Search the records for lines that contain the word "plate". Copy them all.

BEGIN Given records

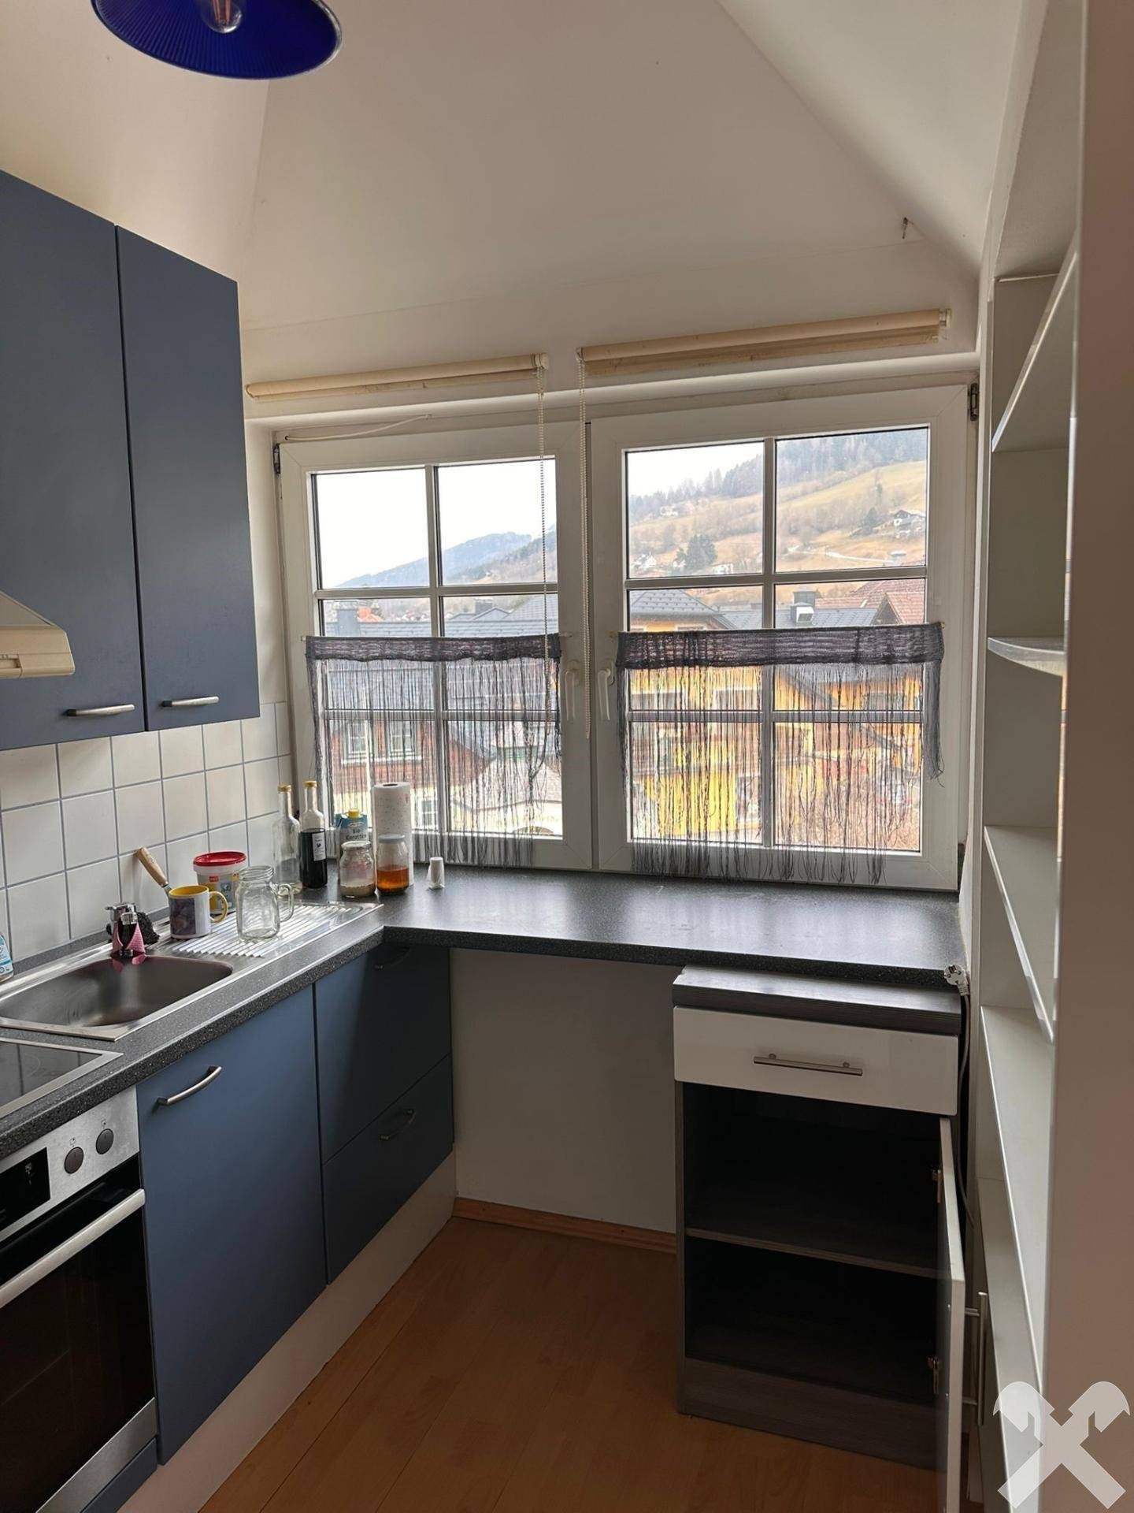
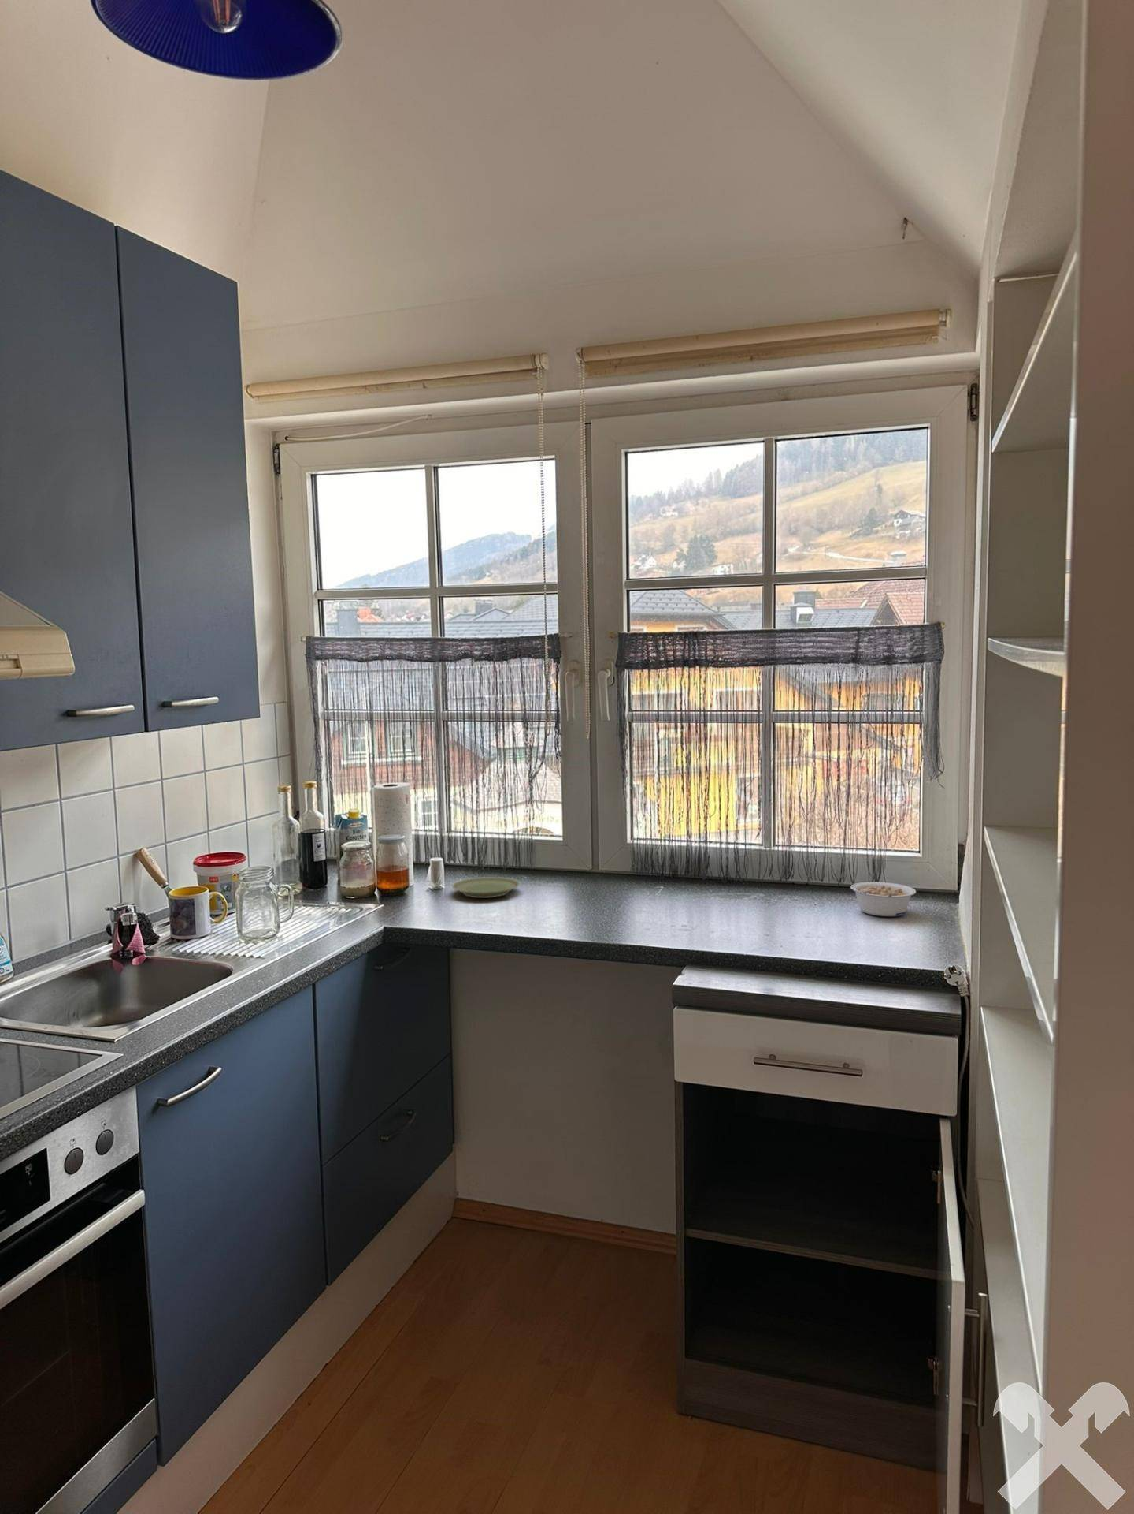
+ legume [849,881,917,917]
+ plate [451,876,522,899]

END Given records
BEGIN Given records

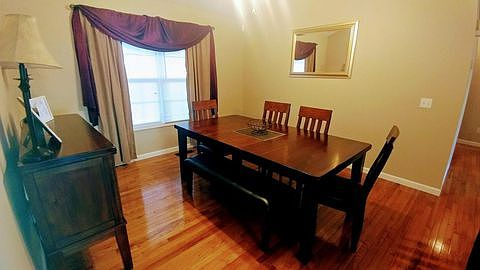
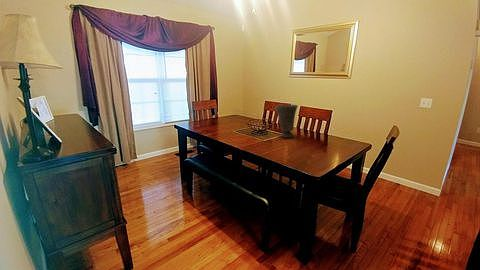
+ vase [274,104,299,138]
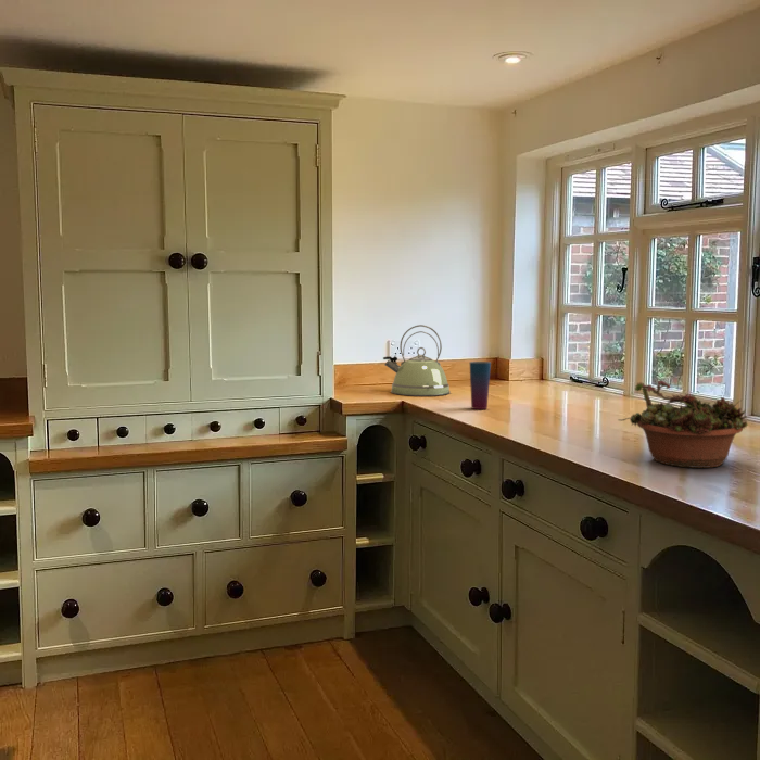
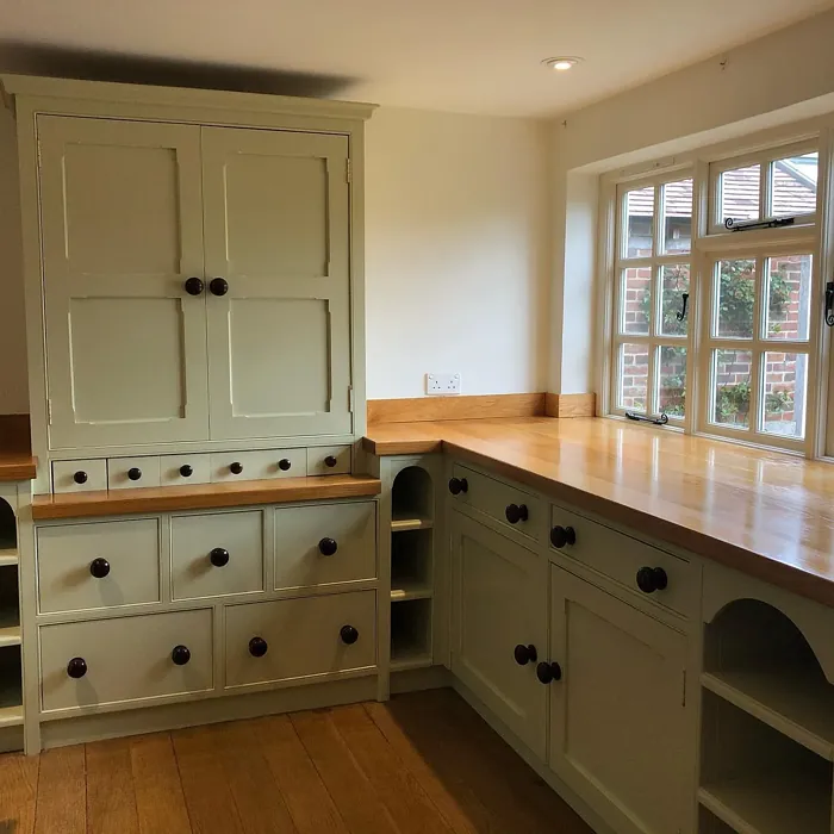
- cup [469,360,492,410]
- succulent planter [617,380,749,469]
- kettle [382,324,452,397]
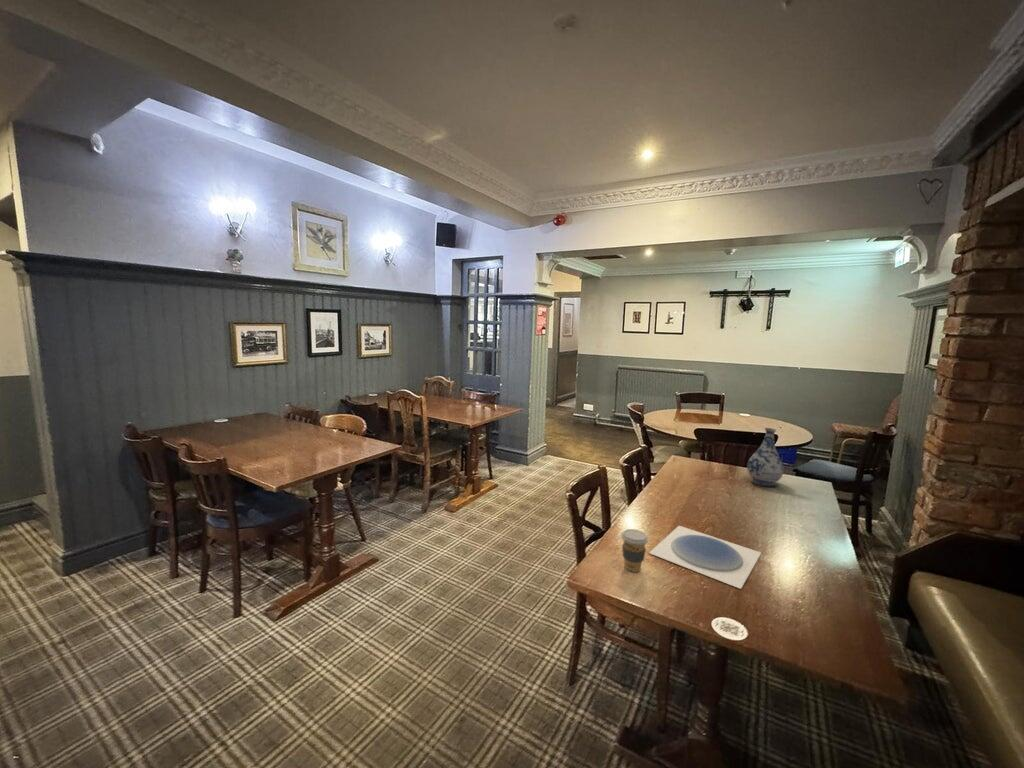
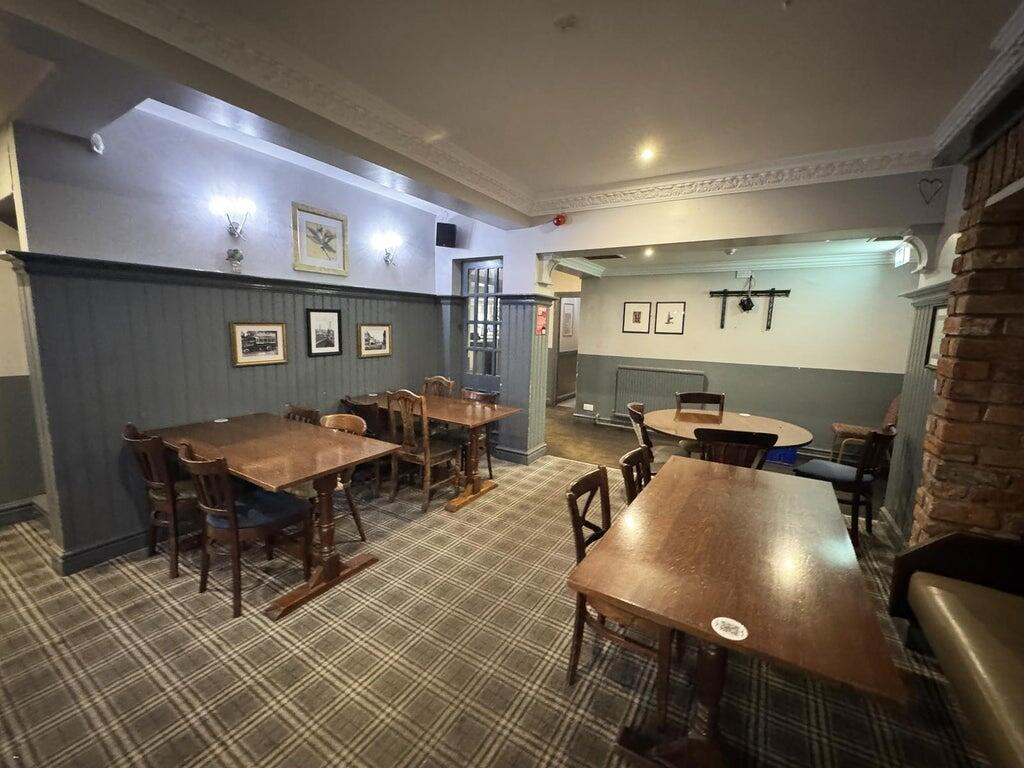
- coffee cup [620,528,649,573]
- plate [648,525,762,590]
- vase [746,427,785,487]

END Given records

## Output below:
+ plate [451,876,522,899]
- plate [648,525,762,590]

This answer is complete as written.